We want the good guys, well behaved, morally sound, positively visible and value speakers/value presenters/value behaving, at the top. I have no problem with this. When I have a problem is when we stop the conversation there, and we all go for a walk as if the engagement of the other 14980 people in the company depended on that.
Stop looking up. Look sideways, a bit down. What matters is the social copying of each other in the day-to-day, transversal, horizontal, peer-to-peer, tribal organization. And that may or may not correlate with ‘life at the top’. Nobody says the top does not count. What I say is that it is often an alibi for management inaction. A not terribly functional top leadership is often blamed for not terribly functional operations even if these two do not have anything to do with each other.
A healthy organization is one where the top is a model, yes, but life does not depend on it. Usually, in a large or medium organization there will be several layers of leadership and management. All of them count as much, if not more. How 100 supervisors behave may be more crucial than the 10 guys at the top.

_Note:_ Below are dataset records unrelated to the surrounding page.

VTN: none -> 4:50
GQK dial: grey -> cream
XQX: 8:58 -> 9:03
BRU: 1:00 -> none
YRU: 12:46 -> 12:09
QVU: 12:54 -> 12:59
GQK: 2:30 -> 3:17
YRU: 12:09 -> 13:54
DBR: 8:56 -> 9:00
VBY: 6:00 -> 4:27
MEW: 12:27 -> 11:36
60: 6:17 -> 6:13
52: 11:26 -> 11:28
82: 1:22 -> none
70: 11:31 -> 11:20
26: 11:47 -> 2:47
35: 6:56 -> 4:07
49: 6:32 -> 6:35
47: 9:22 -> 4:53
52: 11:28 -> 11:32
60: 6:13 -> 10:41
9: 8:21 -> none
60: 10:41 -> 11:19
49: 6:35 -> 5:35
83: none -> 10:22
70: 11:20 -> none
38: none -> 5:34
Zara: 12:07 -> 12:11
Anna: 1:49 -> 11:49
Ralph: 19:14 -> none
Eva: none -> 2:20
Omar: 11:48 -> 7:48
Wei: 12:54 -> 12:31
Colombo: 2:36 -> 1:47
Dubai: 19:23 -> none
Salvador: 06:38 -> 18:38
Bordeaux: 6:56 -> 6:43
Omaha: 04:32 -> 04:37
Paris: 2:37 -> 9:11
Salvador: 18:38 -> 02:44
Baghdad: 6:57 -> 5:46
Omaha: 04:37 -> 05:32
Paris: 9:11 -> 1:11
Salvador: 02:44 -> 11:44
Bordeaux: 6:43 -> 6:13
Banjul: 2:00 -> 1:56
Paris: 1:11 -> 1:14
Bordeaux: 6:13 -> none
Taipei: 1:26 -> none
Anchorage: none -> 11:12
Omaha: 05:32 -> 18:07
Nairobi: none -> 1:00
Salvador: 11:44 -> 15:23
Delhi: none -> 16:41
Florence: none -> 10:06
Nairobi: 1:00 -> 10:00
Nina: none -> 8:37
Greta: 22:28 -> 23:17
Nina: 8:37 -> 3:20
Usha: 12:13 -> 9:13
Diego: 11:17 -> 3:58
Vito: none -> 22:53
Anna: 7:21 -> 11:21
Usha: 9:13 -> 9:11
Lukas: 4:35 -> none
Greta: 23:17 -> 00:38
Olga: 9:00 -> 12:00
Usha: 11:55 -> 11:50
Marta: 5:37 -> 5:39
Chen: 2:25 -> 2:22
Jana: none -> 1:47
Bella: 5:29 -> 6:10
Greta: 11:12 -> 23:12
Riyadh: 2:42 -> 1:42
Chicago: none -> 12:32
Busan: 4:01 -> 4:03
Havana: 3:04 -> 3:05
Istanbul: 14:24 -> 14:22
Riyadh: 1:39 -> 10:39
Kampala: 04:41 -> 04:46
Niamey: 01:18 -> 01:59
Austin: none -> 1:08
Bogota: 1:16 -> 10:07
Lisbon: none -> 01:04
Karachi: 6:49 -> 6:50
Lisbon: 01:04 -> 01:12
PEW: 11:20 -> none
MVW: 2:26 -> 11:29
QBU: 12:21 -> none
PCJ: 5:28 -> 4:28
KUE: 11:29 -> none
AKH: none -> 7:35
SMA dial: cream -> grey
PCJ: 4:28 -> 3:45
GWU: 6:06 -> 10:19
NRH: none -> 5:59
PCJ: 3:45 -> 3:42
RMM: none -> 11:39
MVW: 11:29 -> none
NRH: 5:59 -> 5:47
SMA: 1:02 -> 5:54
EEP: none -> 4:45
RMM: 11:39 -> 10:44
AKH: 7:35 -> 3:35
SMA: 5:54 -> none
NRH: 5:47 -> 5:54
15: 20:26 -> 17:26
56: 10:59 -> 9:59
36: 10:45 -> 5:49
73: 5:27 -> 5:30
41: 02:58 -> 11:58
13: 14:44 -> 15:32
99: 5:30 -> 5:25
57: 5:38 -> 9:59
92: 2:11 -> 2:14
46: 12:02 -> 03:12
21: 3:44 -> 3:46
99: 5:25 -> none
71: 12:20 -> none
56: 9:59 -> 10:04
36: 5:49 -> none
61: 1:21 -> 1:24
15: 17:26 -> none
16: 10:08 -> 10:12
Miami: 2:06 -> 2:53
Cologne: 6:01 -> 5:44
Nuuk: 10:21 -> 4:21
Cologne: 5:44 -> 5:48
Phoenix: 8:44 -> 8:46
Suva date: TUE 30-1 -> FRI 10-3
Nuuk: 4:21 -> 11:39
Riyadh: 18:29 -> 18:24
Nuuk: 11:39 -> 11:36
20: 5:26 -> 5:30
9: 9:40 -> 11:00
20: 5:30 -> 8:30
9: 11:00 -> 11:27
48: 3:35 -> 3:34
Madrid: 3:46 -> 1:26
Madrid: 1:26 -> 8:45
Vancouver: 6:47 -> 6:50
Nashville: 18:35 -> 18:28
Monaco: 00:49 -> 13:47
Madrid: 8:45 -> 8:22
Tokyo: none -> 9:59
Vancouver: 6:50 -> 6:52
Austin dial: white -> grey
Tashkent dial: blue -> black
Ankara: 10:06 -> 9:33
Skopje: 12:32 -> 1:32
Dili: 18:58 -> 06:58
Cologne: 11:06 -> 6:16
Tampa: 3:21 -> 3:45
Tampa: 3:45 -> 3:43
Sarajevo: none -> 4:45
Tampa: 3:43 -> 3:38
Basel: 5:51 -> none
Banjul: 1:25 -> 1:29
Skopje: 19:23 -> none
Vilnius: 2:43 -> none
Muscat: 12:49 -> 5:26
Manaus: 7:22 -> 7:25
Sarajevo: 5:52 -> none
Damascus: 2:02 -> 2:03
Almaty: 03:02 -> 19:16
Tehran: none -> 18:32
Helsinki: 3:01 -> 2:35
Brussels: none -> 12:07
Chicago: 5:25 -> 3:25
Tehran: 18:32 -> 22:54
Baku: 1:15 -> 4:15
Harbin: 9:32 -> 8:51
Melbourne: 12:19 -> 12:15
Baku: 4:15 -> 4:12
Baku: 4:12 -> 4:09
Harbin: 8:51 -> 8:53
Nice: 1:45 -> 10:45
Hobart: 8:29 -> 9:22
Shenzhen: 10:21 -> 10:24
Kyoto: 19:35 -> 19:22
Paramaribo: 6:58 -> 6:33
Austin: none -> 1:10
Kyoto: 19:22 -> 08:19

What happens at the level of what the Edelman Trust Barometer calls ‘people like me’ is what shapes organizations. ‘People like me’ (peers, colleagues, mates, tribe members) represnet the highest source of internal trust. It’s the day to day interactions at all levels that shape a culture, not the powerpoints from the leadership team.
Looking up all the time is a distraction, a diversion, a convenient out of focus that is used to explain everything, even if ‘the explanation’ is here and down, say, at managerial and supervisory level.
And another thing, looking up too much will also give you chronic neck pain.